The moratorium, which was an NTL, or Notice to lessees, was supposed to only affect the floating types of vessels out in deep water. But in reality, it has affected all drilling activity in the Gulf. Brown said that the permits that used to be issued on a fairly regular basis with limited red tape have just stopped.
It’s affecting companies who have hired these rigs, sometimes for many years, such as Shell, who’s had rigs with Mobil for 40 years. It’s affecting helicopter services, support vessels and many more. Brown said they’re working with a case right now where it’s costing $1.8 million a day just to hold the services. They’re seeing either claims of maritime frustration of purpose or force majeure claims.

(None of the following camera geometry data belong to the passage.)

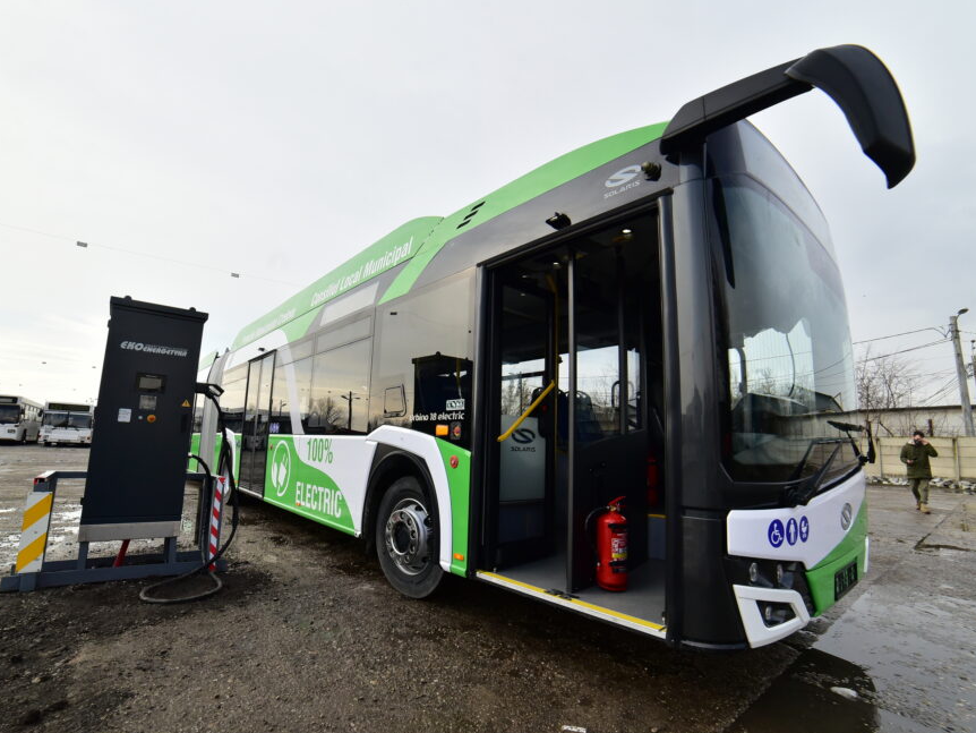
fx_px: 451
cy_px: 367
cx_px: 481
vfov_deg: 78.1
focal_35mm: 16
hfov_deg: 94.5
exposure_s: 1/2500
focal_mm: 14
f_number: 9
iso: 1600
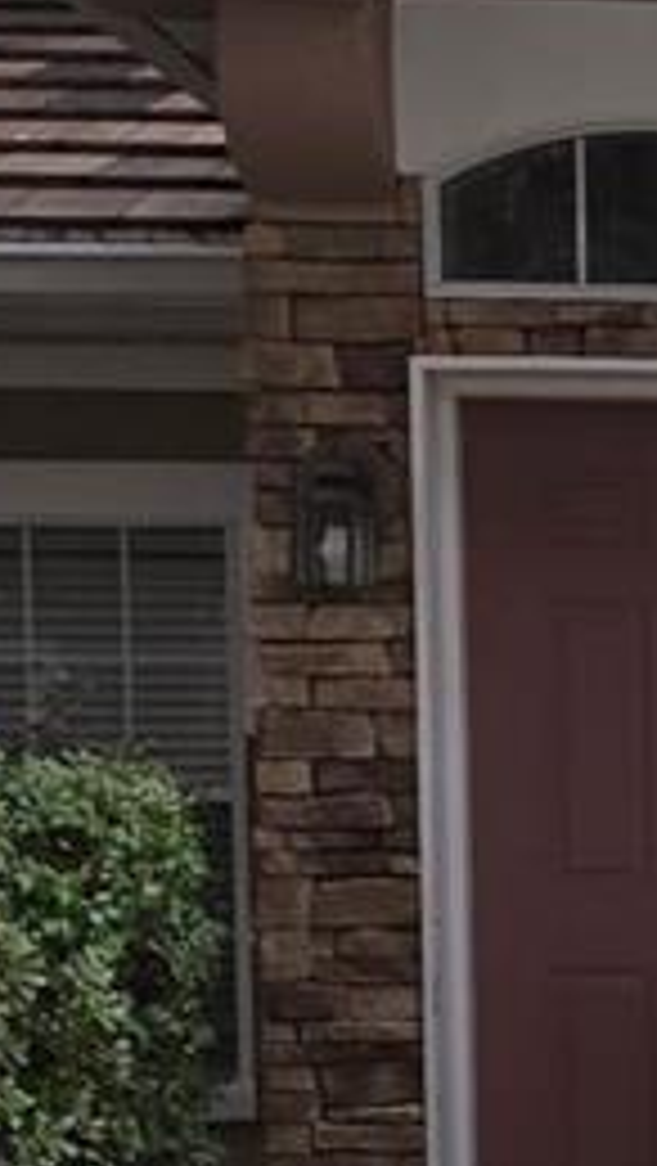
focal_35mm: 116
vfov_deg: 18.1
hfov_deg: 9.4
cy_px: 1089
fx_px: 3587
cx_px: 1530
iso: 12
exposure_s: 1/512
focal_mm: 6.3
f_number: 1.7
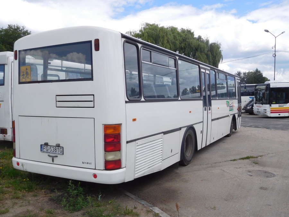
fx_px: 267
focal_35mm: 32
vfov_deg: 44.2
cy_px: 108
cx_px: 144
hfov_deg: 56.8
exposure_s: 1/1000
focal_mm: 5.7
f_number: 3.6
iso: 125
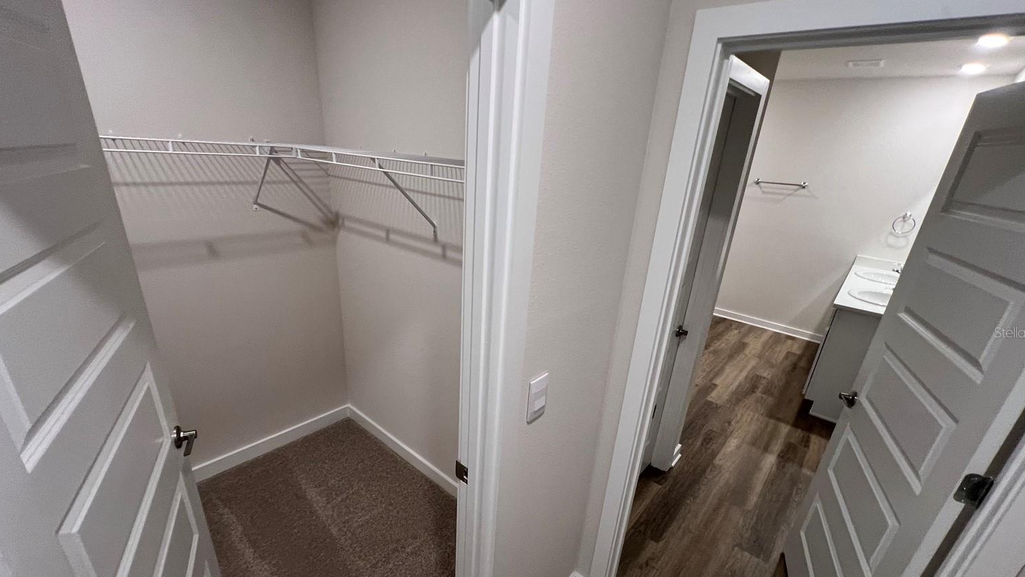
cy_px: 332
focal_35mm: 15
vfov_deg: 70.1
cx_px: 516
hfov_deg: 103.0
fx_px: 408
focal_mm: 1.57
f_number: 1.8
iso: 160
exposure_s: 1/60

Brown said it’s a very sad situation, with a lot of companies, investors and workers suffering tremendously, and there’s no bad guy. He said that no matter what happens, someone will get hurt – these companies have expensive rigs sitting idle. Workers can’t go out, and companies are relocating their talent to other places. Drilling companies have leases on various prospects offshore that they may not be able to hold on to. He finished by saying that it’s an unfortunate situation for all involved, particularly for the families of the men killed in the explosion.

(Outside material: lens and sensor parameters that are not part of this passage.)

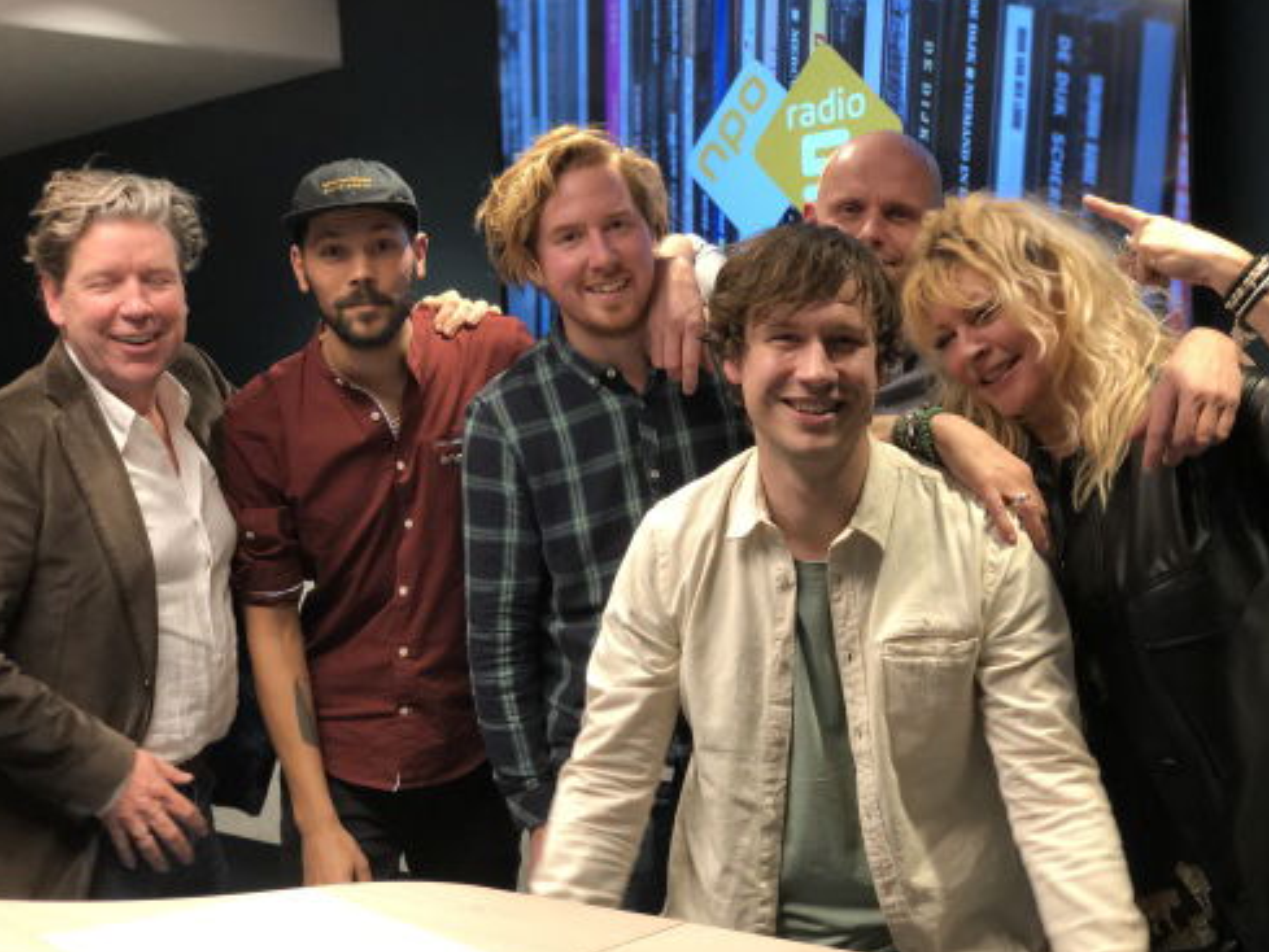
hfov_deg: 36.2
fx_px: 1943
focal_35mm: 53
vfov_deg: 27.5
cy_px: 476
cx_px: 633
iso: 80
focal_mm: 6
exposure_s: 1/50
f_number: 2.4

Brown then turned the floor back over to Escobar, who talked about litigation in the legal industry. He said he had mentioned shale earlier, which could lead to some litigation in the future. When they develop the shale, it’s not just a vertical well; they have to go horizontally. Once they get past the water table, they curve and go horizontal. What they next do is perforate the casing to reach the formation.
When they perforate the casing, they’re doing it all across that horizontal leg. Then they "frac" the formation – they’re trying to fracture the formation using high pressure fluids that contact water, for the most part, and a variety of chemicals (I happened to know exactly what this meant thanks to watching CSI the week before – the episode will only be available for a short while, but I highly recommend watching it if you’d like to know more – it should be available On Demand).. They try to project those fluids as much as 1,000-2,000 feet beyond the casing or well board. Escobar said that the problem that can happen in this process is that they might hit ground water or move into other people’s properties.
He mentioned a frac-ing case in Pennsylvania that has just been removed to federal court, where the allegation is that when the well was frac-ed, it moved into the water table and contaminated it. The homeowners are saying they’ve lost property value and there will be issues as to whether they can even use their groundwater anymore.
Escobar said that Texas recently addressed a frac-ing case, but it wasn’t about the horizontal frac-ing. When the formation was fractured, it extended beyond the leasehold properties and into adjacent properties, and it did drain reservoirs. The claim was that there was economic damage because one of the landowners lost his minerals.
However, in Texas, they have the rule of capture, so there was no liability. It’s a very narrow holding in this type of case and basically, it says if the only damage you’re claiming as a result of the frac-ing operation is that you’ve lost your minerals, that’s not going to be recognized in Texas. They haven’t had a case yet about what happens if they hit the groundwater and start contaminating it.
Escobar said that there are also all kind of royalty disputes, citing the recent Shell Oil Co. v. Ross, 2010 case. This is a suit the royalty owner has against Shell for underpayment. The issue was the calculation of royalty on "weighted average price" versus actual price, meaning one of the lessees was getting a slightly lower price than Shell, and Shell used that to push down their price.
Another example of a royalty dispute would be the matter of Moose Oil, where the question was can a lessor recover royalties by claiming 3rd party beneficiary status.